■ **Assignment**: Go to the line below that has "pyautogui.scroll(6, 685, 356)", print it and each line after it exactly, and stop after the line that has "pyautogui.click(133, 201)"; leave out pictures.

■ **Given records**:
[Start of Attachment]
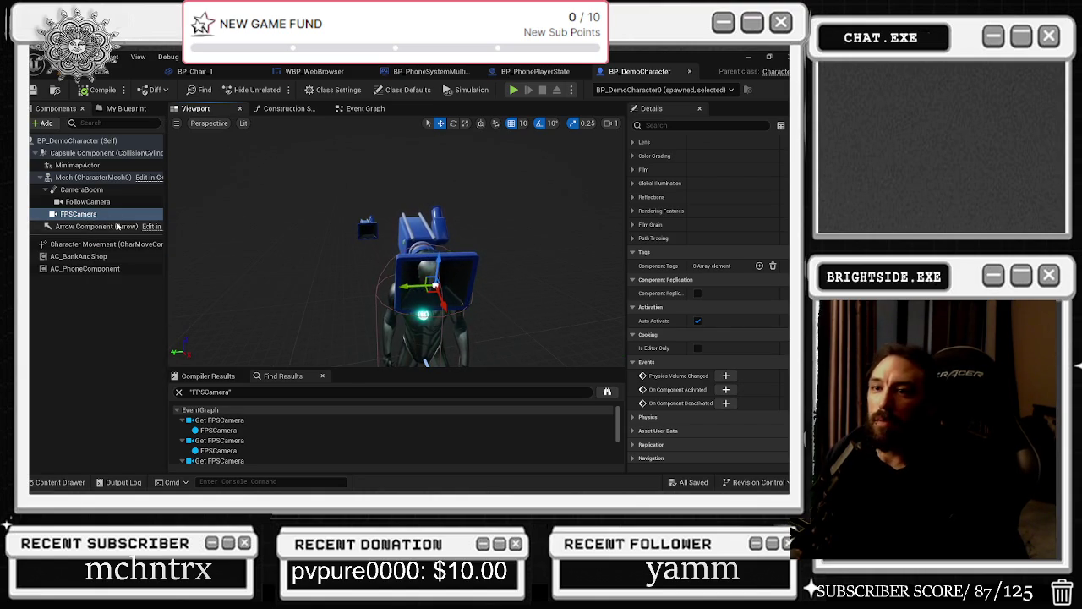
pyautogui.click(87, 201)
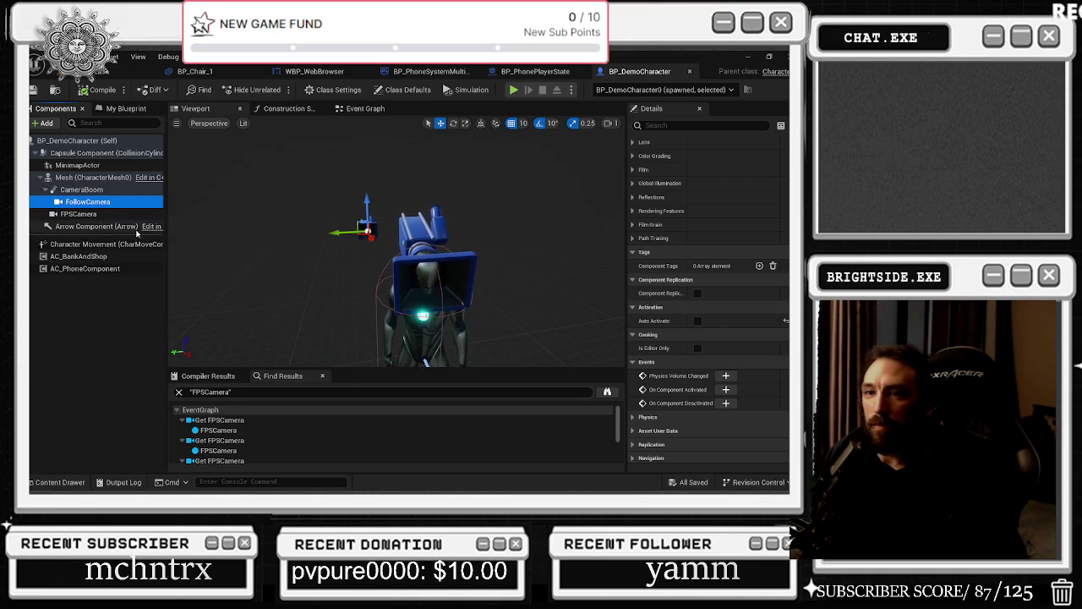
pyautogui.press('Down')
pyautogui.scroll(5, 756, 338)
[End of Attachment]
[Start of Attachment]
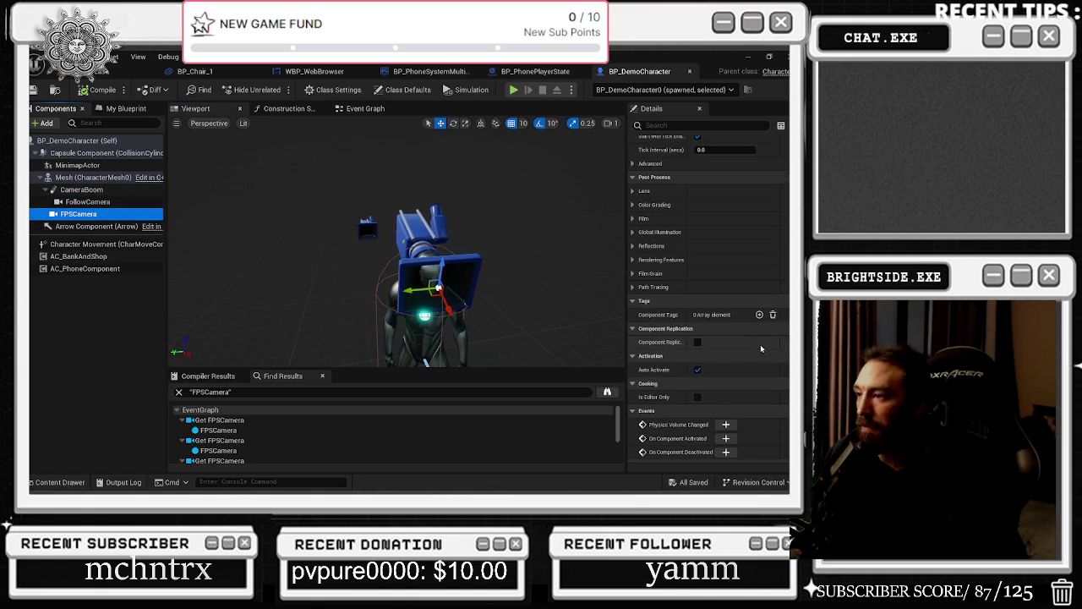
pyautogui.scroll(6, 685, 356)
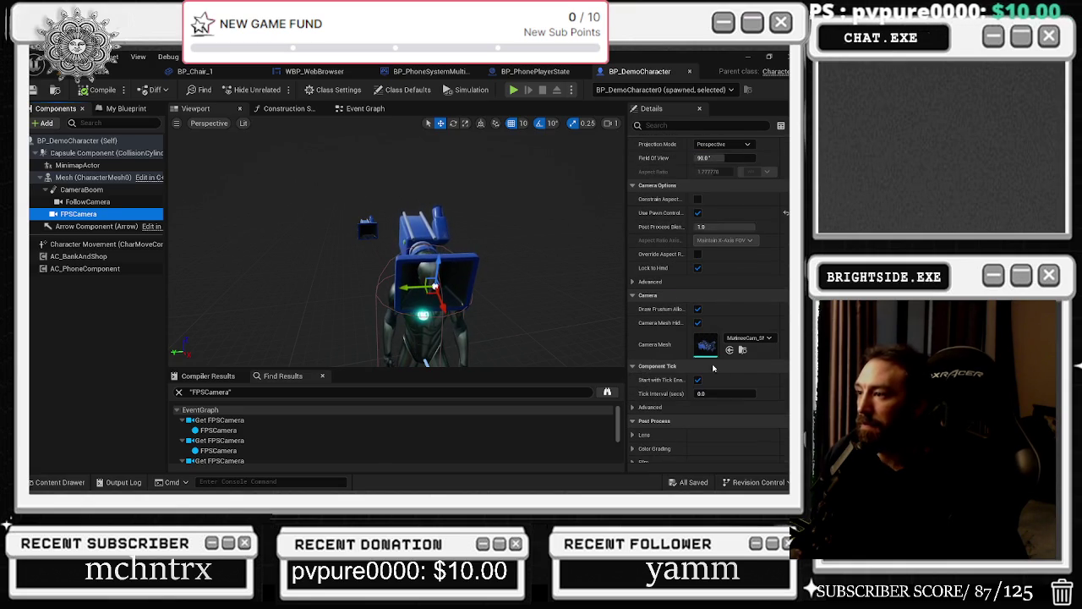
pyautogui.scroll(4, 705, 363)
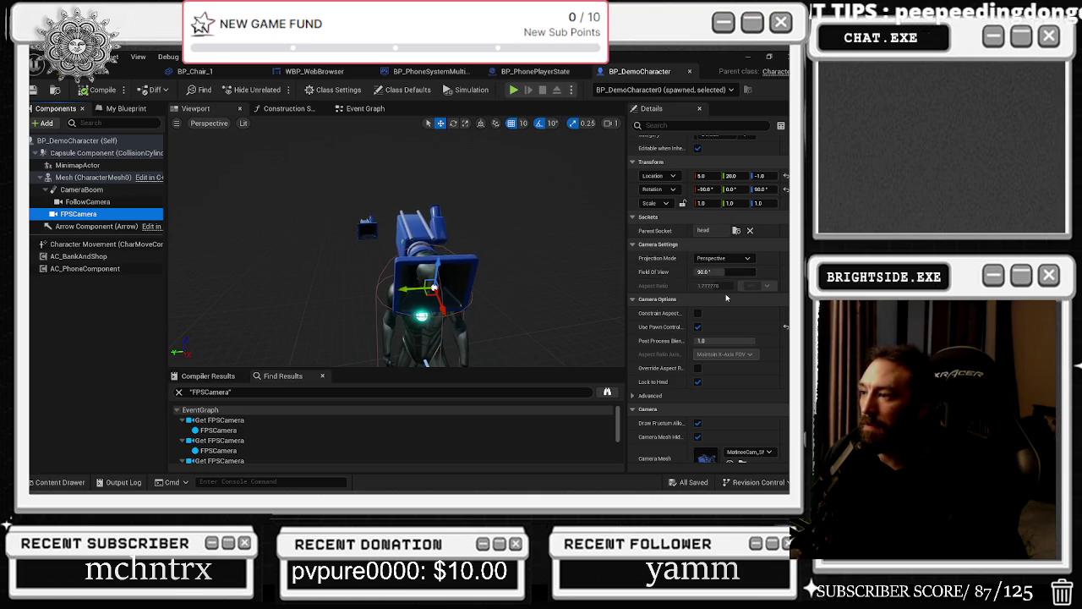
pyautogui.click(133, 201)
[End of Attachment]
■ **Answer space**:
pyautogui.scroll(6, 685, 356)
pyautogui.scroll(4, 705, 363)
pyautogui.click(133, 201)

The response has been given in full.